Yesterday, in a used bookstore in Michigan, Linguist Friend and I found a copy of the Encyclopedia Britannica 11th edition. He had promised me one for a wedding present a year and a half ago and it has taken us this long to find one. Mine is the reduced edition (meaning the print is like 8 or 9 point) but has leather bindings. A few of the bindings will need work. It's not the most beautiful encyclopedia I've ever seen. But it still has articles written by Swinburne, Rossetti, and T. H. Huxley. I whipped out my cell and called Edie to consult. She said the price was reasonable and we should get it. So we did.
It is so freaking beautiful, kids. We're afraid to mail it, so it's actually going to stay here until this next time linguist friend visits me. (He likes to drive. I can't take it back this trip as I flew.)

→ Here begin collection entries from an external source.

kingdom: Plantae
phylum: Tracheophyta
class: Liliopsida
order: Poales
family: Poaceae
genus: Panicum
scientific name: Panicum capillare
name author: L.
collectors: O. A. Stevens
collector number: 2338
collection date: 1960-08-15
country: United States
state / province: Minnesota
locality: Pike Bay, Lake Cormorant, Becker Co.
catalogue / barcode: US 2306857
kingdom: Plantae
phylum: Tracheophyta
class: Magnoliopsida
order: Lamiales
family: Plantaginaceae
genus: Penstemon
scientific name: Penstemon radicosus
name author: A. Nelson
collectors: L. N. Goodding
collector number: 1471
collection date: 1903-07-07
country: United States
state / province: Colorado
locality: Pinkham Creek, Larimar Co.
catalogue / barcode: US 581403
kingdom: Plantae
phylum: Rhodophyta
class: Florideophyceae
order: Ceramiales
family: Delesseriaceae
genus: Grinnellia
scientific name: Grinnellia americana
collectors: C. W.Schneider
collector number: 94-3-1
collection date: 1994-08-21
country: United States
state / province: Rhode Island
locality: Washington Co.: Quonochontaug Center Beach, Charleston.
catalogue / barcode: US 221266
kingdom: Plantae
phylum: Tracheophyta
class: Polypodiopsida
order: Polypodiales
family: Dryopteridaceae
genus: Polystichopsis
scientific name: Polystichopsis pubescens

I had wanted my own copy of this almost 100-year old encyclopedia for years and years and I finally have one. Some might argue that this is a little silly. As with anything else created before Mickey Mouse*, the 11th edition is public domain, and indeed, putting it online is a big project at Project Gutenberg. Soon everyone will have access to the 11th edition, though it will officially be called "the Project Gutenberg encyclopedia" as the people currently publishing the Encyclopedia Brittanica quite understandably don't want people getting confused and believing that their encyclopedia is available online for free.
I don't care. I still love my copy.
CC
*Disney is the primary enthusiast for copyright restrictions and pays a lot of money to keep them coming. When congress lengthens the amount of time a copyright lasts, you can bet that Mickey Mouse was just about to become public domain.
2 comments:
No, no, I totally understand. I found a perfect Concord edition of Emerson's collected works at a little antique store in Frederick, Virginia, upstairs in a little box labelled "Emmerson." It was listed at $125 and after I had flipped reverently through each perfect book I went casually downstairs and asked the proprieter, "Could I take that Emerson collection for a hundred bucks" and she said, "Oh, sure" and after I did a secret dance of spastic happiness it was like transporting a PERSON getting them home. I tried not to drive too hard over bumps and everything.
Mazel tov on your encyclopedia!
CC,
You have found a real jewel.
My seminary history professor would speak of this edition of the Brittanica only in husehd tones. he called it the "Scholar's" editrion.